Il faut signaler qu’une large littérature scientifique a traité de l’interrelation entre le transport de marchandises et la croissance économique et cette littérature a suivi deux directions. Une première direction consiste à estimer la relation entre le transport de marchandises et la croissance économique au moyen d’élasticité suivant les modèles de prévisions de trafics tel que le modèle de Meersman et Van der Voorde en 1997(27) qui ont estimé un modèle à correction d’erreurs entre le transport de marchandises et la production industrielle en Belgique.
========
## À compléter
1 > D'après l'extrait, quel modèle Meersman et Van der Voorde ont-ils estimé en 1997 ?
2 > Indiquez si chacun des énoncés suivants est conforme à l'extrait, en citant les mots qui tranchent.
(a) La littérature sur le lien entre transport de marchandises et croissance économique a suivi deux directions.
(b) Le modèle de Meersman et Van der Voorde porte sur la production industrielle en France.
(c) La première direction estime la relation au moyen d'élasticité.
3 > Recopiez mot pour mot tout le passage de l'extrait, depuis « Il faut signaler » jusqu'à « industrielle en Belgique. ».

## Extrait du listing
========
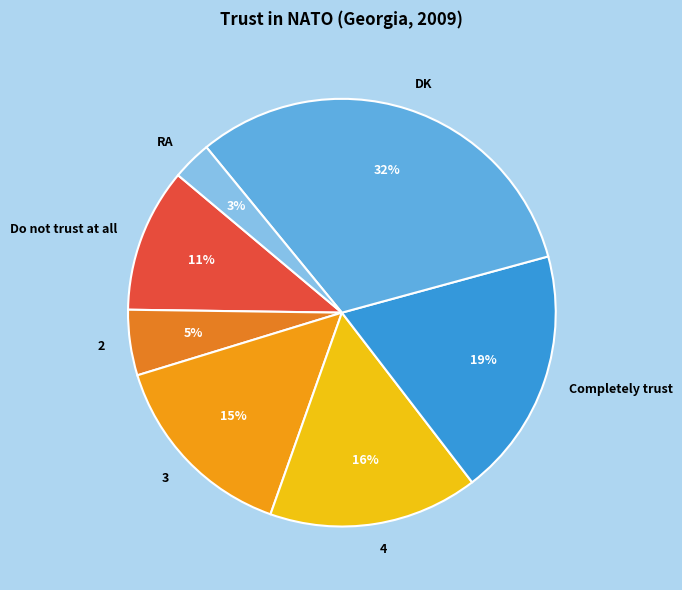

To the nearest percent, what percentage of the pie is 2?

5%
========
## Corrigé détaillé
1 > Un modèle à correction d'erreurs entre le transport de marchandises et la production industrielle en Belgique.

2 >
(a) Oui : « cette littérature a suivi deux directions ».
(b) Non : « la production industrielle en Belgique ».
(c) Oui : « au moyen d’élasticité ».

3 >
Il faut signaler qu’une large littérature scientifique a traité de l’interrelation entre le transport de marchandises et la croissance économique et cette littérature a suivi deux directions. Une première direction consiste à estimer la relation entre le transport de marchandises et la croissance économique au moyen d’élasticité suivant les modèles de prévisions de trafics tel que le modèle de Meersman et Van der Voorde en 1997(27) qui ont estimé un modèle à correction d’erreurs entre le transport de marchandises et la production industrielle en Belgique.